- **Your instructions**:
In the records below, find the line containing "4. Run the below"; restate it and every later line word for word, through the last.

----------

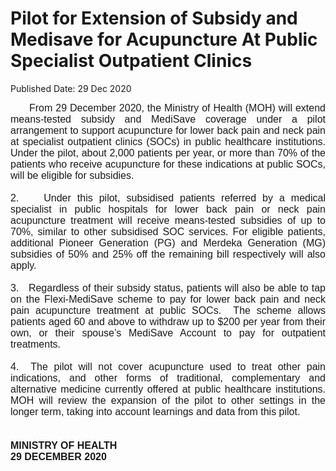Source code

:<html>
    <meta http-equiv="Content-Type" content="text/html; charset=utf-8"/>
    <meta charset="utf-8"/>
    <title>Pilot for Extension of Subsidy and Medisave for Acupuncture At Public Specialist Outpatient Clinics</title>
    <body><h1>Pilot for Extension of Subsidy and Medisave for Acupuncture At Public Specialist Outpatient Clinics</h1>
    <p>Published Date: 29 Dec 2020</p> <p style="text-align: justify;"><span style="font-family: Arial;"><span style="font-size: 16px;">&nbsp; &nbsp; &nbsp; From 29 December 2020, the Ministry of Health (MOH) will extend means-tested subsidy and MediSave coverage under a pilot arrangement to support acupuncture for lower back pain and neck pain at specialist outpatient clinics (SOCs) in public healthcare institutions. Under the pilot, about 2,000 patients per year, or more than 70% of the patients who receive acupuncture for these indications at public SOCs, will be eligible for subsidies.<br><br>2.&nbsp; &nbsp; Under this pilot, subsidised patients referred by a medical specialist in public hospitals for lower back pain or neck pain acupuncture treatment will receive means-tested subsidies of up to 70%, similar to other subsidised SOC services. For eligible patients, additional Pioneer Generation (PG) and Merdeka Generation (MG) subsidies of 50% and 25% off the remaining bill respectively will also apply.&nbsp;<br><br>3.&nbsp; &nbsp;Regardless of their subsidy status, patients will also be able to tap on the Flexi-MediSave scheme to pay for lower back pain and neck pain acupuncture treatment at public SOCs.&nbsp; The scheme allows patients aged 60 and above to withdraw up to $200 per year from their own, or their spouse’s MediSave Account to pay for outpatient treatments.&nbsp;<br><br>4.&nbsp; The pilot will not cover acupuncture used to treat other pain indications, and other forms of traditional, complementary and alternative medicine currently offered at public healthcare institutions. MOH will review the expansion of the pilot to other settings in the longer term, taking into account learnings and data from this pilot.&nbsp;&nbsp;<br><br><br><strong>MINISTRY OF HEALTH&nbsp;<br>29 DECEMBER 2020</strong></span></span></p></body>
</html>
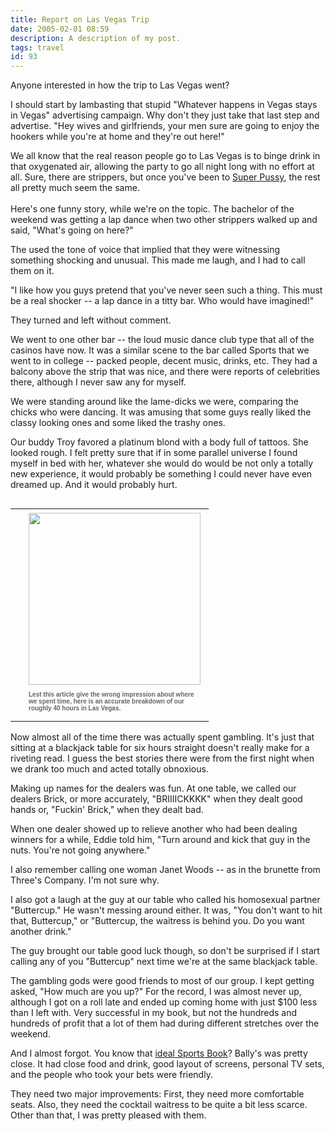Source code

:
 ```yaml
---
title: Report on Las Vegas Trip
date: 2005-02-01 08:59
description: A description of my post.
tags: travel
id: 93
---
```

Anyone interested in how the trip to Las Vegas went?

I should start by lambasting that stupid "Whatever happens in Vegas stays in Vegas" advertising campaign.  Why don't they just take that last step and advertise. "Hey wives and girlfriends, your men sure are going to enjoy the hookers while you're at home and they're out here!"

We all know that the real reason people go to Las Vegas is to binge drink in that oxygenated air, allowing the party to go all night long with no effort at all.  Sure, there are strippers, but once you've been to <a href="http://www.theskinnyonbenny.com/blog/archives/00000020.php">Super Pussy</a>, the rest all pretty much seem the same.
<span class="spanEndPreview">&nbsp;</span><br /><br />Here's one funny story, while we're on the topic.  The bachelor of the weekend was getting a lap dance when two other strippers walked up and said, "What's going on here?"  

The used the tone of voice that implied that they were witnessing something shocking and unusual.  This made me laugh, and I had to call them on it.

"I like how you guys pretend that you've never seen such a thing.  This must be a real shocker -- a lap dance in a titty bar.  Who would have imagined!"

They turned and left without comment.


We went to one other bar -- the loud music dance club type that all of the casinos have now.  It was a similar scene to the bar called Sports that we went to in college -- packed people, decent music, drinks, etc.  They had a balcony above the strip that was nice, and there were reports of celebrities there, although I never saw any for myself.

We were standing around like the lame-dicks we were, comparing the chicks who were dancing.  It was amusing that some guys really liked the classy looking ones and some liked the trashy ones.  

Our buddy Troy favored a platinum blond with a body full of tattoos.  She looked rough.  I felt pretty sure that if in some parallel universe I found myself in bed with her, whatever she would do would be not only a totally new experience, it would probably be something I could never have even dreamed up.  And it would probably hurt.


<table cellpadding=0 cellspacing=0 border=0 align=right><tr><td width=5 rowspan=2><spacer type=block width=5 height=1></spacer></td><td width=280><img src="/img/vegaspiechart.gif" aborder=0 vspace=4 width=275/></td></tr><tr><td width=280><font face="verdana, arial, geneva" size=1 color=#666666><b>Lest this article give the wrong impression about where we spent time, here is an accurate breakdown of our roughly 40 hours in Las Vegas.<br /><br /></b></font></td></tr></table>

Now almost all of the time there was actually spent gambling.  It's just that sitting at a blackjack table for six hours straight doesn't really make for a riveting read.  I guess the best stories there were from the first night when we drank too much and acted totally obnoxious.

Making up names for the dealers was fun.  At one table, we called our dealers Brick, or more accurately, "BRIIIICKKKK" when they dealt good hands or, "Fuckin' Brick," when they dealt bad.

When one dealer showed up to relieve another who had been dealing winners for a while, Eddie told him, "Turn around and kick that guy in the nuts.  You're not going anywhere."

I also remember calling one woman Janet Woods -- as in the brunette from Three's Company.  I'm not sure why.

I also got a laugh at the guy at our table who called his homosexual partner "Buttercup."  He wasn't messing around either.  It was, "You don't want to hit that, Buttercup," or "Buttercup, the waitress is behind you.  Do you want another drink."

The guy brought our table good luck though, so don't be surprised if I start calling any of you "Buttercup" next time we're at the same blackjack table.

The gambling gods were good friends to most of our group.  I kept getting asked, "How much are you up?"  For the record, I was almost never up, although I got on a roll late and ended up coming home with just $100 less than I left with.  Very successful in my book, but not the hundreds and hundreds of profit that a lot of them had during different stretches over the weekend.

And I almost forgot.  You know that <a href="http://www.theskinnyonbenny.com/blog/archives/00000092.php">ideal Sports Book</a>?  Bally's was pretty close.  It had close food and drink, good layout of screens, personal TV sets, and the people who took your bets were friendly.  

They need two major improvements:  First, they need more comfortable seats.  Also, they need the cocktail waitress to be quite a bit less scarce.  Other than that, I was pretty pleased with them.

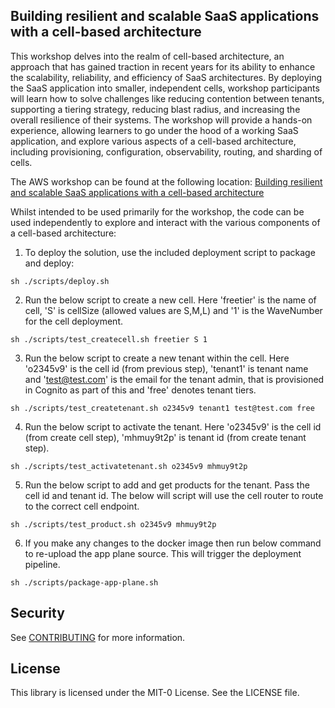 ## Building resilient and scalable SaaS applications with a cell-based architecture
This workshop delves into the realm of cell-based architecture, an approach that has gained traction in recent years for its ability to enhance the scalability, reliability, and efficiency of SaaS architectures. By deploying the SaaS application into smaller, independent cells, workshop participants will learn how to solve challenges like reducing contention between tenants, supporting a tiering strategy, reducing blast radius, and increasing the overall resilience of their systems. The workshop will provide a hands-on experience, allowing learners to go under the hood of a working SaaS application, and explore various aspects of a cell-based architecture, including provisioning, configuration, observability, routing, and sharding of cells.

The AWS workshop can be found at the following location:
[Building resilient and scalable SaaS applications with a cell-based architecture](https://catalog.us-east-1.prod.workshops.aws/workshops/44d6042c-1ff7-43c2-9343-cff46c43e165/en-US)

Whilst intended to be used primarily for the workshop, the code can be used independently to explore and interact with the various components of a cell-based architecture:

1. To deploy the solution, use the included deployment script to package and deploy:

`sh ./scripts/deploy.sh`

2. Run the below script to create a new cell. Here 'freetier' is the name of cell, 'S' is cellSize (allowed values are S,M,L) and '1' is the WaveNumber for the cell deployment.

`sh ./scripts/test_createcell.sh freetier S 1`

3. Run the below script to create a new tenant within the cell. Here 'o2345v9' is the cell id (from previous step), 'tenant1' is tenant name and 'test@test.com' is the email for the tenant admin, that is provisioned in Cognito as part of this and 'free' denotes tenant tiers.

`sh ./scripts/test_createtenant.sh o2345v9 tenant1 test@test.com free`

4. Run the below script to activate the tenant. Here 'o2345v9' is the cell id (from create cell step), 'mhmuy9t2p' is tenant id (from create tenant step).

`sh ./scripts/test_activatetenant.sh o2345v9 mhmuy9t2p`

5. Run the below script to add and get products for the tenant. Pass the cell id and tenant id. The below will script will use the cell router to route to the correct cell endpoint.

`sh ./scripts/test_product.sh o2345v9 mhmuy9t2p`

6. If you make any changes to the docker image then run below command to re-upload the app plane source. This will trigger the deployment pipeline.

`sh ./scripts/package-app-plane.sh`


## Security

See [CONTRIBUTING](CONTRIBUTING.md#security-issue-notifications) for more information.

## License

This library is licensed under the MIT-0 License. See the LICENSE file.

----------

- **Task response**:
4. Run the below script to activate the tenant. Here 'o2345v9' is the cell id (from create cell step), 'mhmuy9t2p' is tenant id (from create tenant step).

`sh ./scripts/test_activatetenant.sh o2345v9 mhmuy9t2p`

5. Run the below script to add and get products for the tenant. Pass the cell id and tenant id. The below will script will use the cell router to route to the correct cell endpoint.

`sh ./scripts/test_product.sh o2345v9 mhmuy9t2p`

6. If you make any changes to the docker image then run below command to re-upload the app plane source. This will trigger the deployment pipeline.

`sh ./scripts/package-app-plane.sh`


## Security

See [CONTRIBUTING](CONTRIBUTING.md#security-issue-notifications) for more information.

## License

This library is licensed under the MIT-0 License. See the LICENSE file.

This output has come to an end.